The lethal trifecta
The lethal trifecta is when a single agent (or MCP server) simultaneously has access to untrusted content, access to sensitive data, and a way to send data out (exfiltration) or cause damage (destruction) — the combination that lets a prompt injection turn into a real breach. CheckMCP detects it statically as OWASP MCP06: a CRITICAL finding that fires when one server's tools cover all three capability classes at once.
What the lethal trifecta is
Coined by Simon Willison, the "lethal trifecta" names the three capabilities that, when an AI agent holds all three at once, make data theft or damage achievable through a single prompt injection: (1) access to untrusted content the agent will read, (2) access to private or sensitive data, and (3) the ability to communicate externally or take consequential actions.
Any one leg alone is usually safe. Untrusted web content is harmless if the agent can't reach secrets; secrets are safe if there is no outbound path. The danger is combinatorial: once all three coexist in the same agent context, an attacker who can plant instructions in the untrusted content (a web page, an email, a tool result) can instruct the agent to read the sensitive data and ship it out — and current models cannot reliably distinguish trusted instructions from injected ones.
Why MCP servers concentrate the risk
MCP makes the trifecta easy to assemble by accident. A single server often bundles a tool that ingests untrusted external content (fetch, scrape, browse, web-search, read-page), a tool that touches sensitive data (read email, query a database, read files, access tokens), and a tool that sends or mutates (post, upload, webhook, email, or delete). An agent that loads that one server now holds all three legs.
For developers integrating third-party MCP servers, the surface is additive across servers: even servers that are individually safe can combine into a trifecta inside one agent. The unit of risk is the agent's full toolset, not any single tool. CheckMCP's static check evaluates the trifecta per server, so a trifecta assembled across multiple servers in one agent must still be reasoned about at the composition level.
Mitigation
The trifecta is mitigated by breaking at least one leg: isolate untrusted-content ingestion from sensitive data, remove or gate the outbound/destructive path, require human confirmation before consequential actions, and avoid loading a content-fetching server alongside a secrets-bearing server in the same agent.

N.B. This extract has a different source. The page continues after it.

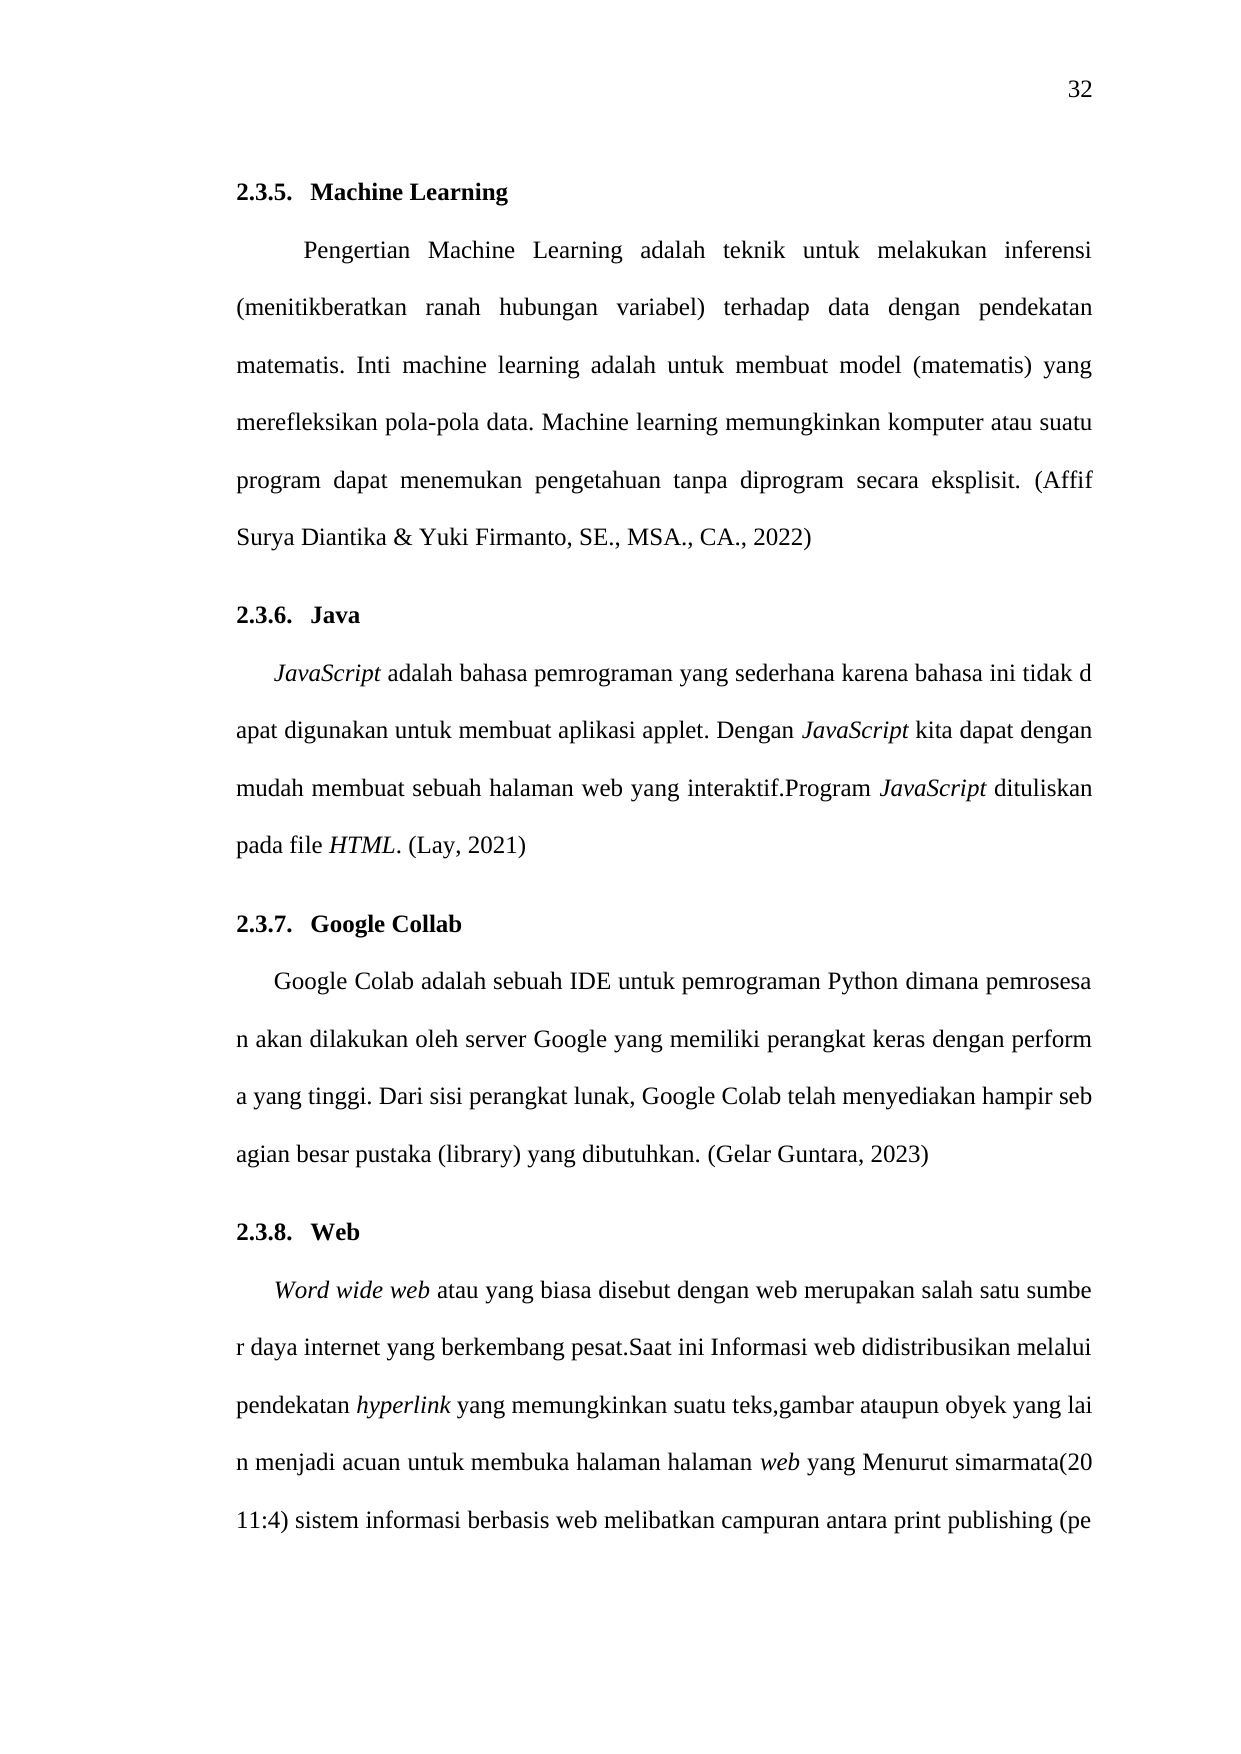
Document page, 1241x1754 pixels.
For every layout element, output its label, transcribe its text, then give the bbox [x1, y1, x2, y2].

Because no current model fully resists prompt injection, defense relies on capability separation rather than on the agent being careful. Inventorying which servers contribute which leg before deployment is the practical first step.
How CheckMCP handles it
CheckMCP detects the lethal trifecta statically (T1) in its Security pillar (weight 20/100) as OWASP MCP06. In `security.py`, `audit()` sorts every tool into four capability buckets using name-matching regexes: `untrusted_content` (UNTRUSTED — e.g. fetch/scrape/browse/crawl/http/_url/web-search/read-page/download/wiki/rss/feed), `exfil` (EXFIL — e.g. send/post/publish/upload/email/notify/webhook/export/sync/push/transfer/message), and `destructive` (DESTRUCT — e.g. delete/remove/drop/destroy/purge/reset/truncate/revoke/kill/terminate/overwrite/wipe) are matched on the tool name only, while `sensitive_data` (SENSITIVE — e.g. secret/credential/token/api-key/password/vault/email/inbox/read-file/database/sql/payment/private-key/env_) is matched against the name plus the description and schema text. The trifecta fires when `untrusted_content AND sensitive_data AND (exfil OR destructive)` are all present on the SAME server — emitted as a CRITICAL MCP06 finding: "lethal trifecta: untrusted-content ingestion + sensitive-data access + exfil/destruction -> an injection can exfiltrate." If three or more of the four classes are present but they don't form that exact pattern, it instead emits a HIGH MCP06 "toxic surface: 3 risky capability classes combined" finding. The trifecta sets `hard_floor`, which in `score.py` caps the overall MCP Score at 69 and flags the report `SECURITY_RISK` (grade D maximum), regardless of how the other pillars score. This is a static name/schema heuristic; the separate opt-in behavioral evals in `evals.py` (CheckMCP's T4 canary sandbox) can confirm the outbound leg for real via a callback canary: a unique URL is planted in a read-only tool's input, and if the server fetches it, CheckMCP records an `exfiltration_confirmed` finding (HIGH, confidence 1.0) — confirmed SSRF/exfiltration.